MinecraftCon will include dinner with Notch himself, plus merchandise and sessions. But the grand moment will be the live release of the finished game. Thousands will assemble to watch a friendly, portly Swedish games designer walk on stage… and press a button. “I will just go up and… click,” he jokes. “And really, nothing will change. It’ll be the same as the week before because we’ve kept updating it.”

But it’s a key moment that will sum up everything. Game developers can have fans now – fans that want to watch them build, and want to be part of the release.

GROWING THE CRAFT

Minecraft is expanding too. Through partnerships with Sony Ericsson and Microsoft, Minecraft is heading to mobile and 360.

Says Persson: “Yes, everyone says they want to work with us. We don’t really need to contact anyone, they often come to us. But personally, whatever. I try to stay away from all of it as I can’t really do the business side.

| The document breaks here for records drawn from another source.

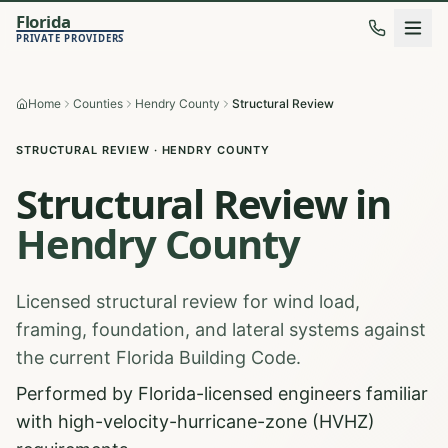
Florida
PRIVATE PROVIDERS
Home
Counties
Hendry County
Structural Review
STRUCTURAL REVIEW
·
HENDRY
COUNTY
Structural Review
in
Hendry
County
Licensed structural review for wind load,
framing, foundation, and lateral systems against
the current Florida Building Code.
Performed by Florida-licensed engineers familiar
with high-velocity-hurricane-zone (HVHZ)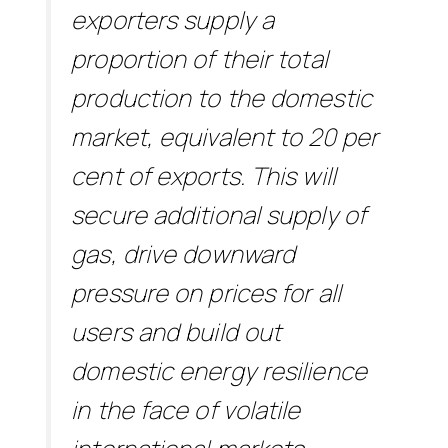
exporters supply a
proportion of their total
production to the domestic
market, equivalent to 20 per
cent of exports. This will
secure additional supply of
gas, drive downward
pressure on prices for all
users and build out
domestic energy resilience
in the face of volatile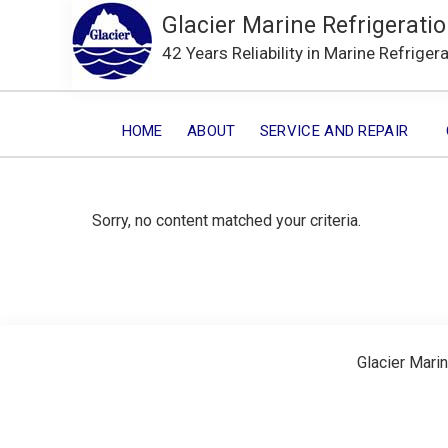
Glacier Marine Refrigeratio
42 Years Reliability in Marine Refriger
HOME
ABOUT
SERVICE AND REPAIR
Sorry, no content matched your criteria.
Glacier Marin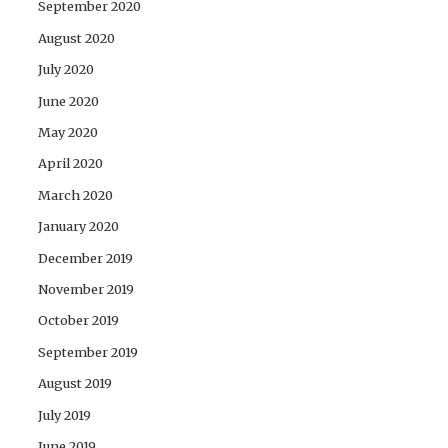
September 2020
August 2020
July 2020
June 2020
May 2020
April 2020
March 2020
January 2020
December 2019
November 2019
October 2019
September 2019
August 2019
July 2019
June 2019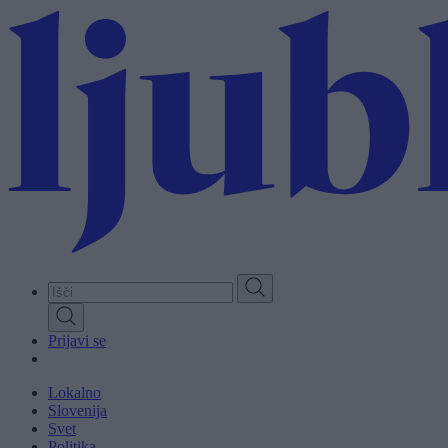
Skip
to
main
content
Prijavi se
Lokalno
Slovenija
Svet
Politika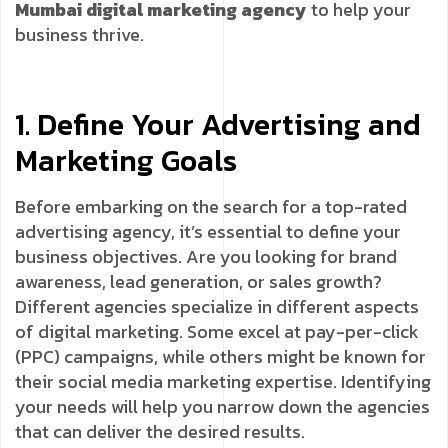
Mumbai digital marketing agency
to help your
business thrive.
1. Define Your Advertising and
Marketing Goals
Before embarking on the search for a top-rated
advertising agency, it’s essential to define your
business objectives. Are you looking for brand
awareness, lead generation, or sales growth?
Different agencies specialize in different aspects
of digital marketing. Some excel at pay-per-click
(PPC) campaigns, while others might be known for
their social media marketing expertise. Identifying
your needs will help you narrow down the agencies
that can deliver the desired results.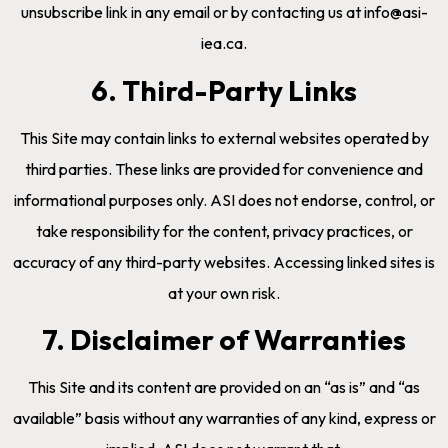
unsubscribe link in any email or by contacting us at info@asi-
iea.ca.
6. Third-Party Links
This Site may contain links to external websites operated by
third parties. These links are provided for convenience and
informational purposes only. ASI does not endorse, control, or
take responsibility for the content, privacy practices, or
accuracy of any third-party websites. Accessing linked sites is
at your own risk.
7. Disclaimer of Warranties
This Site and its content are provided on an “as is” and “as
available” basis without any warranties of any kind, express or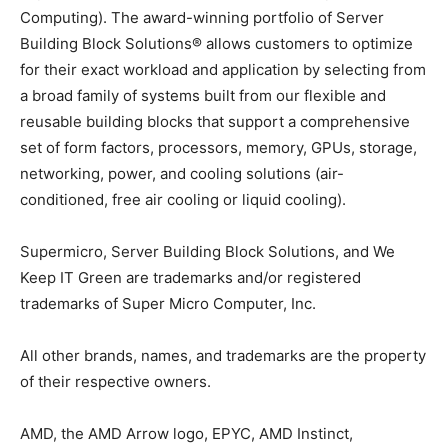
Computing). The award-winning portfolio of Server
Building Block Solutions® allows customers to optimize
for their exact workload and application by selecting from
a broad family of systems built from our flexible and
reusable building blocks that support a comprehensive
set of form factors, processors, memory, GPUs, storage,
networking, power, and cooling solutions (air-
conditioned, free air cooling or liquid cooling).
Supermicro, Server Building Block Solutions, and We
Keep IT Green are trademarks and/or registered
trademarks of Super Micro Computer, Inc.
All other brands, names, and trademarks are the property
of their respective owners.
AMD, the AMD Arrow logo, EPYC, AMD Instinct,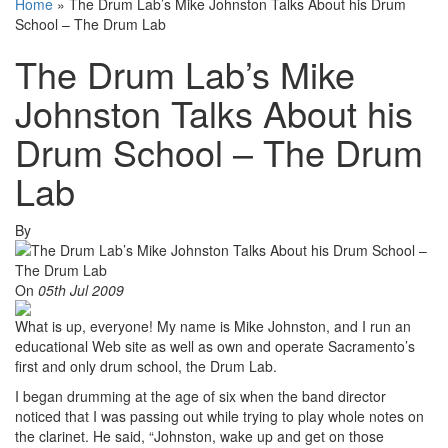
Home
»
The Drum Lab’s Mike Johnston Talks About his Drum
School – The Drum Lab
The Drum Lab’s Mike
Johnston Talks About his
Drum School – The Drum
Lab
By
On
05th Jul 2009
What is up, everyone! My name is Mike Johnston, and I run an
educational Web site as well as own and operate Sacramento’s
first and only drum school, the Drum Lab.
I began drumming at the age of six when the band director
noticed that I was passing out while trying to play whole notes on
the clarinet. He said, “Johnston, wake up and get on those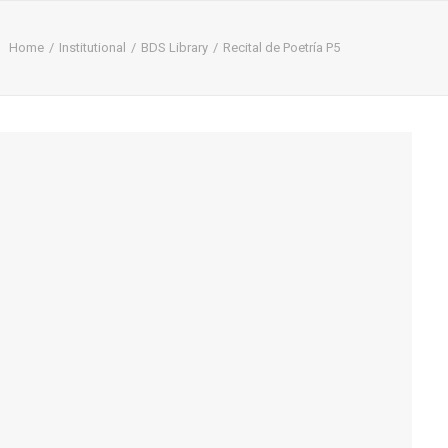
Home
Institutional
BDS Library
Recital de Poetría P5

You have to be nice all the time. That’s why we have Daniel and Carl [Manneh, Mojang CEO] on the team.

They’re better at that than me. We have VC companies that want to deal with us – but we have to keep saying to them ‘Why do we need your money?’ And they tend not to have an answer. We don’t need them.”

Persson has rightly spent a bit of the cash on himself – a new house, and a wedding this month to his long-time girlfriend.

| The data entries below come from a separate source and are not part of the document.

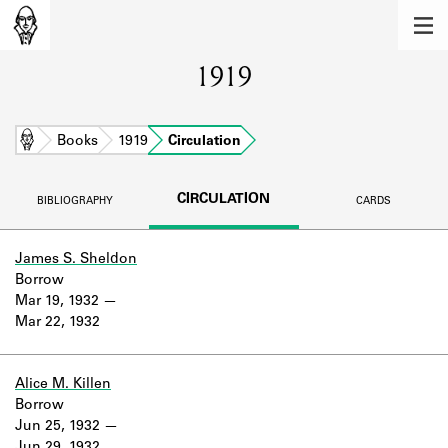
MEMBERS
1919
Learn about the members of the lending
library.
BOOKS
Home
Books
1919
Circulation
Explore the lending library holdings.
CIRCULATION
BIBLIOGRAPHY
CARDS
DISCOVERIES
Learn about the Shakespeare and
James S. Sheldon
Company community.
Borrow
Mar 19, 1932
SOURCES
Mar 22, 1932
Learn about the lending library cards,
logbooks, and address books.
Alice M. Killen
Borrow
ABOUT
Jun 25, 1932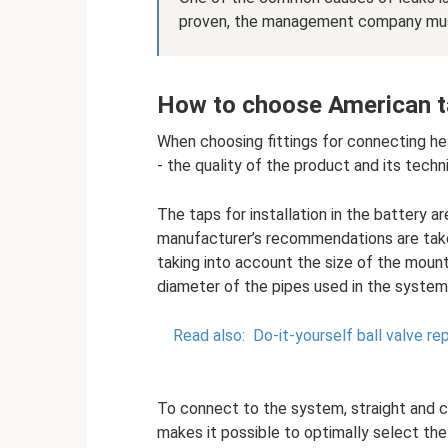
proven, the management company must 
How to choose American ta
When choosing fittings for connecting heat
- the quality of the product and its techni
The taps for installation in the battery 
manufacturer’s recommendations are tak
taking into account the size of the mount
diameter of the pipes used in the system
Read also:
Do-it-yourself ball valve rep
To connect to the system, straight and c
makes it possible to optimally select the 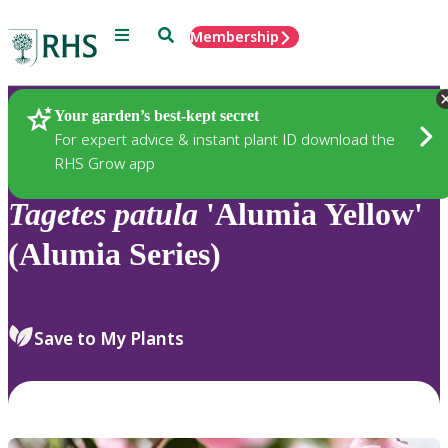
Menu
Search
Membership
Home
Plants
Your garden’s best-kept secret
For expert advice & instant plant ID download the
RHS Grow app
Tagetes
patula
'Alumia Yellow'
(Alumia Series)
Save to My Plants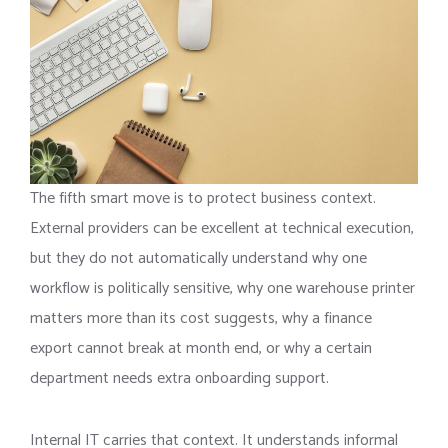
The fifth smart move is to protect business context.
External providers can be excellent at technical execution,
but they do not automatically understand why one
workflow is politically sensitive, why one warehouse printer
matters more than its cost suggests, why a finance
export cannot break at month end, or why a certain
department needs extra onboarding support.
Internal IT carries that context. It understands informal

“I was able to get an expensive apartment and pay for our wedding. That stuff has really changed our quality of life.”

What does his fiancé make of being married to a video games superstar?

“She’s grounded – and she’s seen it grow as we’ve been together,” he says. “She thinks I’m a bit silly when I have ideas like ‘I want to buy a Rolex’. She gives me advice, the comments that on the inside I know are true. She doesn’t tell me what to do, but she’s always right.”

NO GLITZ, NO GLAMOUR

This is the biggest difference between Notch and other designers, and Notch and the rest of the industry.

There’s no glitz once the money has rolled in, and there’s a total respect – almost caution – for the fans.

“I really feel like I owe it to these people – they are playing and paying. When we started hitting the big numbers, it was clear it was a mass audience game when the sales really picked up. But even then, I’ve been afraid of marketing, or anything that could turn us into a company that I don’t want to be. But I don’t want us to seem sleazy or horrible. That’s difficult to shake off if you do it, but also difficult to avoid.”

He adds: “The one thing I always say to people, is that there is definitely the luck factor about what I have achieved. Sure, Minecraft is successful, but there are loads of other indie games that don’t get the exposure I did, and no press. There is a huge aspect of just being lucky.

“I’m afraid people will think indie games make a lot of money – they don’t, and you won’t get rich off them, probably. I was lucky, few are as lucky. Only one or two get – bam – that moment which catapults them. That was me.”

Kaplan, who also started out making his own games and forming his own studio, agrees: “My advice is always ‘Don’t quit your day job.’ You should be able to keep living even if your game is failing. Creating a game takes a lot of time.” After all, he infers, Minecraft wasn’t an overnight success, even if it seems it today.

Kaplan and Persson say Mojang will expand selectively to support a team of collaborators, not a team of drones. They don’t say it, but it’s clear they are defending their independent spirit from the trappings of success.

INDEPENDENTS’ WAY

Yet success attracts attention no matter what. So what of that meeting with Riccitiello?

“Well, EA came to see us,” says Persson.

“I think they had plans, but picked up the vibe.” He laughs, but the joke isn’t private. His spirit is an unmovable object that met the unstoppable force of EA head-on.

“Nothing’s been said since – it’s all very high politics,” he adds. “I play their games, and they make great games, but we are too far from each other. They can make their games, and I’ll buy them. We’ll make ours, and they can buy them. Not the property – that’s ours. But they can play it like everyone else.”

Persson’s thousands of fans wouldn’t have it any other way.